(Page images and extracted text)
***
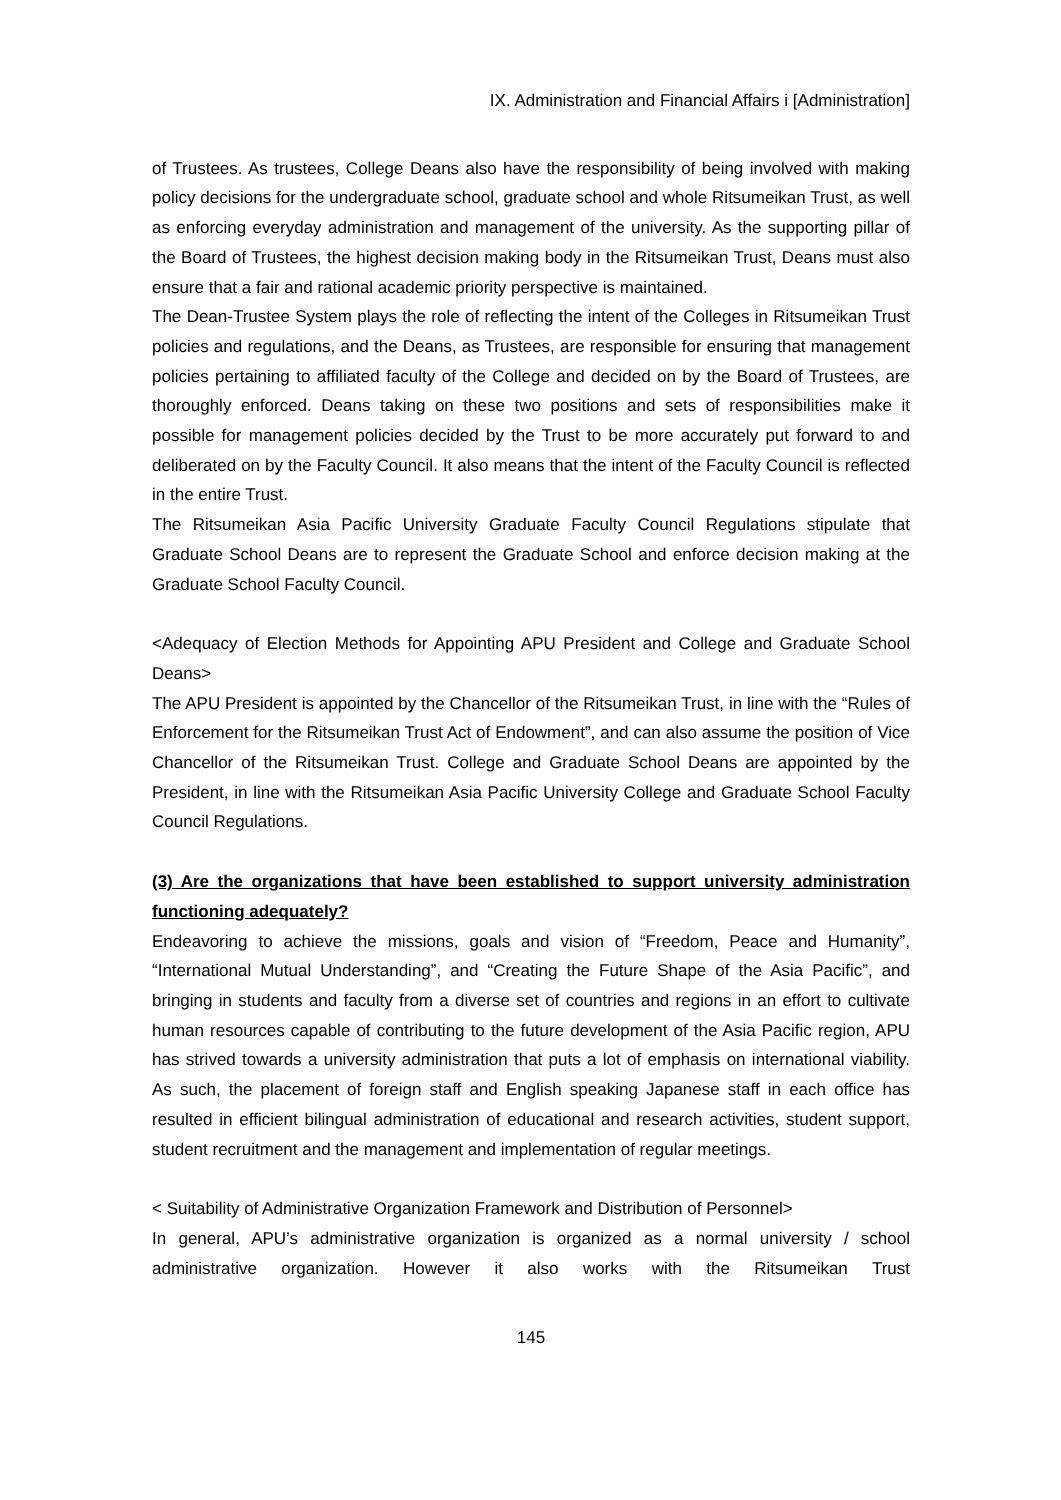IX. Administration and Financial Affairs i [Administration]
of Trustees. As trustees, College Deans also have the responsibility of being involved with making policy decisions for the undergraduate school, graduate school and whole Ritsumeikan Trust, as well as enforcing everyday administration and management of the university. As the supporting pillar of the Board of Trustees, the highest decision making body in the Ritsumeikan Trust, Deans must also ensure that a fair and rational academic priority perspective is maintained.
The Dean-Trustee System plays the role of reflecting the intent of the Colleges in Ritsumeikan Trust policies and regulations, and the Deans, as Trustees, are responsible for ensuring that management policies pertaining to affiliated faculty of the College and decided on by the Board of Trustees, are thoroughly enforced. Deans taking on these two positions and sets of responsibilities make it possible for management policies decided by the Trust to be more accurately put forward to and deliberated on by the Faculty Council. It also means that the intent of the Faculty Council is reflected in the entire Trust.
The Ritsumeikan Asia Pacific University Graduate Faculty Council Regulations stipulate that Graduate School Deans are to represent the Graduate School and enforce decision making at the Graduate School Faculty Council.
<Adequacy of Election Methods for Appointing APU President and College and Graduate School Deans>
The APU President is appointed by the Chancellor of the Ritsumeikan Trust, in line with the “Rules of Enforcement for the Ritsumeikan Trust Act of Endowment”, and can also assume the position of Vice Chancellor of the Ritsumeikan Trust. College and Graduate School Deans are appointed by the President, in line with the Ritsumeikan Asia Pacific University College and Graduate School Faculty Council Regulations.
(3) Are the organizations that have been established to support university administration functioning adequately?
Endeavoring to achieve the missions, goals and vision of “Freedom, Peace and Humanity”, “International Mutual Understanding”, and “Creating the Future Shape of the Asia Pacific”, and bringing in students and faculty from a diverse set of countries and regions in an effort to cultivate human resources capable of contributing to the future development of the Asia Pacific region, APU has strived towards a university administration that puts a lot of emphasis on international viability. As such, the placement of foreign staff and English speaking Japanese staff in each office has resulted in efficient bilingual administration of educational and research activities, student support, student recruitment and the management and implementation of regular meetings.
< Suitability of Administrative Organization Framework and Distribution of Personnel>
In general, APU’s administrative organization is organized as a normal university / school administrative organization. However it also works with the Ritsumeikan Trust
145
***
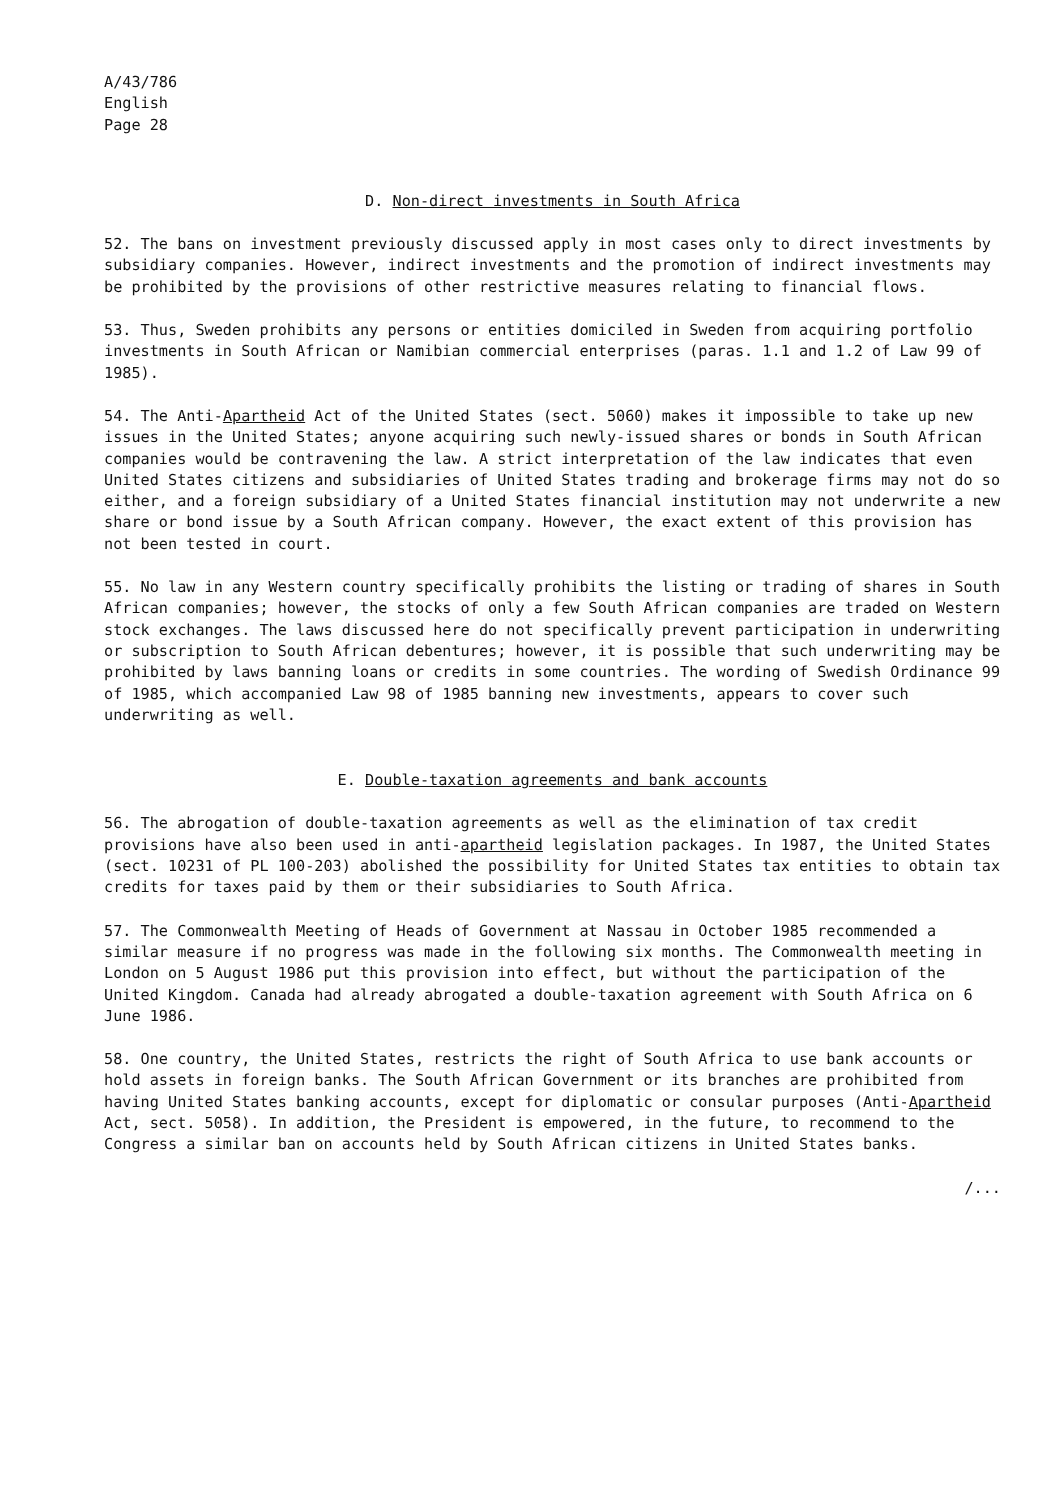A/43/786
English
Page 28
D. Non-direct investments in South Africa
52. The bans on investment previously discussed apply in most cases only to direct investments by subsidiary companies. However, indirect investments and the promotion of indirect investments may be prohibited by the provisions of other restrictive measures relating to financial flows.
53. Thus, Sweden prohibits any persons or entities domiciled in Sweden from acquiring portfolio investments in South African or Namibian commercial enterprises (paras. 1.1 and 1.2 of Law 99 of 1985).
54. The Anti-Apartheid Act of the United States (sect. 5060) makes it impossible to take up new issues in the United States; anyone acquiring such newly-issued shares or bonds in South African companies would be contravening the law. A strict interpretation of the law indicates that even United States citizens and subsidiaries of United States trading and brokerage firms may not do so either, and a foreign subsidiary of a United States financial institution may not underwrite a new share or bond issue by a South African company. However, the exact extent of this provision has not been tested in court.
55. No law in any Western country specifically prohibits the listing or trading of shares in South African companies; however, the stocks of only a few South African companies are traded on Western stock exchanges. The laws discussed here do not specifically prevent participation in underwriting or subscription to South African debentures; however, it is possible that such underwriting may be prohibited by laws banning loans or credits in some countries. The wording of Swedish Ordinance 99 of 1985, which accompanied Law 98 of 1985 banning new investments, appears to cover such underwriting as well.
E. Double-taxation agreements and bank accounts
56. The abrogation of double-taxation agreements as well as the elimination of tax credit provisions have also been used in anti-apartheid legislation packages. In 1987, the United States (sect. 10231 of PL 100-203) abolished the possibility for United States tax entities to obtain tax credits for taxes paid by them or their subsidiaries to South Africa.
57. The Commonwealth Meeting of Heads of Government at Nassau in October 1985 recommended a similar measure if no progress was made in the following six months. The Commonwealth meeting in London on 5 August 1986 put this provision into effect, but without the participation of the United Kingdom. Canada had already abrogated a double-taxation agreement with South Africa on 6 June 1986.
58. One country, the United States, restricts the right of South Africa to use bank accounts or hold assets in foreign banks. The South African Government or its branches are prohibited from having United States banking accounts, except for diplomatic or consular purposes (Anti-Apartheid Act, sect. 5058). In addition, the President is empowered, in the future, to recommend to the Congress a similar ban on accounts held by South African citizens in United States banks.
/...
***
PROMPT:
Scan the lines above for "54. The Anti-Apartheid" and for "56. The abrogation". Repeat exactly the line holding each of them and every line in between.

SOLUTION FOR THIS EXERCISE:
54. The Anti-Apartheid Act of the United States (sect. 5060) makes it impossible to take up new issues in the United States; anyone acquiring such newly-issued shares or bonds in South African companies would be contravening the law. A strict interpretation of the law indicates that even United States citizens and subsidiaries of United States trading and brokerage firms may not do so either, and a foreign subsidiary of a United States financial institution may not underwrite a new share or bond issue by a South African company. However, the exact extent of this provision has not been tested in court.
55. No law in any Western country specifically prohibits the listing or trading of shares in South African companies; however, the stocks of only a few South African companies are traded on Western stock exchanges. The laws discussed here do not specifically prevent participation in underwriting or subscription to South African debentures; however, it is possible that such underwriting may be prohibited by laws banning loans or credits in some countries. The wording of Swedish Ordinance 99 of 1985, which accompanied Law 98 of 1985 banning new investments, appears to cover such underwriting as well.
E. Double-taxation agreements and bank accounts
56. The abrogation of double-taxation agreements as well as the elimination of tax credit provisions have also been used in anti-apartheid legislation packages. In 1987, the United States (sect. 10231 of PL 100-203) abolished the possibility for United States tax entities to obtain tax credits for taxes paid by them or their subsidiaries to South Africa.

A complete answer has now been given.